Texto fornecido —
★ ★ ★ ★

Em dois anos, foram registradas cinco denúncias em Minas, de
acordo com o Observatório da Discriminação Racial no Futebol

Vinícius Dias

Neste dia 21 de março, que marca a luta internacional pela eliminação da discriminação racial, o Brasil não tem motivos para comemorar quando se trata do esporte mais popular do país. Levantamento do Observatório da Discriminação Racial no Futebol - ao qual o Blog Toque Di Letra teve acesso com exclusividade - apontou um aumento de 75% no número de denúncias de racismo contra jogadores ou árbitros em território nacional entre 2014 e 2015. A lista de vítimas inclui nomes como Jemerson, Michel Bastos e Arouca, todos com passagem pela seleção.


Em 2014, foram registrados 20 casos, sendo 19 em estádios e outro na internet. Em 2015, foram 35 casos - 24 em estádios, 11 na internet. "O aumento das denúncias acontece pela maior conscientização das vítimas e também pelo encorajamento que denúncias anteriores promovem", avalia Marcelo Carvalho, diretor-executivo do Observatório. "Porém, ainda falta o mais importante, exigir punição. Exigir punição é registrar B.O. e ir adiante com a abertura de processo na Justiça", pontua.

(Arte: Vinícius Dias/Blog Toque Di Letra)

O estado campeão em denúncias foi o Rio Grande do Sul: nos 24 meses, foram 14. Minas Gerais, por exemplo, somou cinco casos - três em 2015. Outra tendência apontada é a de migração do racismo de estádios para a internet. Carvalho elenca dois motivos. "Primeiro, a impressão que grande maioria dos internautas tem de que a internet é terra sem lei. E segundo que, diferente de crimes nos estádios, onde a Justiça Desportiva tem 60 dias para julgar os incidentes, julgamento na Justiça Comum pode durar anos", argumenta.

Punições previstas

Mestre em Direito, Gustavo Lopes de Souza explica que, nesse cenário, o ato de racismo caracteriza o crime de injúria racial, punível com a pena de reclusão de um a três anos, além de multa, conforme o Código Penal. Na esfera desportiva, a pena pode variar de cinco a dez jogos de suspensão, em caso de ato praticado por atleta ou membro da comissão técnica, e suspensão pelo prazo de 120 a 360 dias, se praticado por dirigente, por exemplo. O Código Brasileiro de Justiça Desportiva (CBJD) também prevê multa de R$ 100 a R$ 100 mil em ambos os casos.

★ ★ ★ ★

Dados extraídos —
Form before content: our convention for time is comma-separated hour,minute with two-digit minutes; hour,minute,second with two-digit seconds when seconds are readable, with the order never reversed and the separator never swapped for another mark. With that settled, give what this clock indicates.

★ ★ ★ ★

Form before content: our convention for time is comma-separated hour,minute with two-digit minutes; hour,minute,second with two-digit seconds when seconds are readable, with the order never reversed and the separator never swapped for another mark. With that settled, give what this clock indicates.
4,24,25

★ ★ ★ ★

O que fazer —
Por favor, continue a reportagem sobre racismo no futebol brasileiro, começando logo após a última frase apresentada.

Resultado —
Aranha foi vítima de racismo em 2014
(Créditos: Ivan Storti/Flickr/Santos FC)

O artigo 243-G abre ainda a possibilidade de punição aos clubes, variando desde perda de pontos a exclusão da competição. "Como ocorreu com o Grêmio na partida contra o Santos pela Copa do Brasil em 2014", lembra Lopes de Souza. Nos bastidores, porém, o texto é motivo de críticas. "A leitura é dúbia quando não define o número de torcedores (envolvidos no ato) para punir um clube", pondera o gerente-executivo do Observatório. Para os torcedores identificados, o CBJD prevê a proibição de entrada em estádios por, no mínimo, 720 dias.

Busca por soluções

Antônio Carlos da Silva, conhecido como Buião, foi vítima em um dos 20 registros de 2014. Em abril daquele ano, o então treinador do Vocem foi chamado de 'macaco' por torcedores do Bandeirante, de Birigui, em jogo válido pela Segunda Divisão do Paulista. Para ele, a solução está ligada à educação. "Em curto prazo, seria a punição. Mas tudo vem da educação. Temos de começar lá de baixo, reestruturando a educação. Assim, vamos colher os frutos lá na frente", afirma o ex-atacante do Palmeiras ao Blog Toque Di Letra.

Allano: resposta por meio do Instagram
(Créditos: Allano/Instagram/Reprodução)

Na lista das vítimas do último ano estão os nomes do cruzeirense Allano e do ex-atleticano Jemerson, ofendidos por meio de redes sociais. À época, Allano usou o Instagram para se posicionar. "Sinceramente, fico triste em saber que isso acontece ainda", disse. Em entrevista ao Blog, em junho, Jemerson lamentou a recorrência dos atos de racismo. "São pessoas com necessidade de aparecer, sabem que não vão ser punidas e que ninguém toma providência para acabar com isso".

Raio-X das punições

Relatório do Observatório da Discriminação Racial do Futebol referente a 2014 aponta que nove dos 19 casos registrados em estádios brasileiros naquele ano receberam punição no âmbito desportivo - TJD ou STJD. Na temporada passada, segundo levantamento realizado pela entidade, oito das 24 ocorrências foram julgadas pela Justiça Desportiva e apenas uma punição foi registrada, em caso que coube ao TJD/TO.

Gustavo Lopes analisa legislação atual
(Créditos: Arquivo Pessoal/Gustavo Lopes)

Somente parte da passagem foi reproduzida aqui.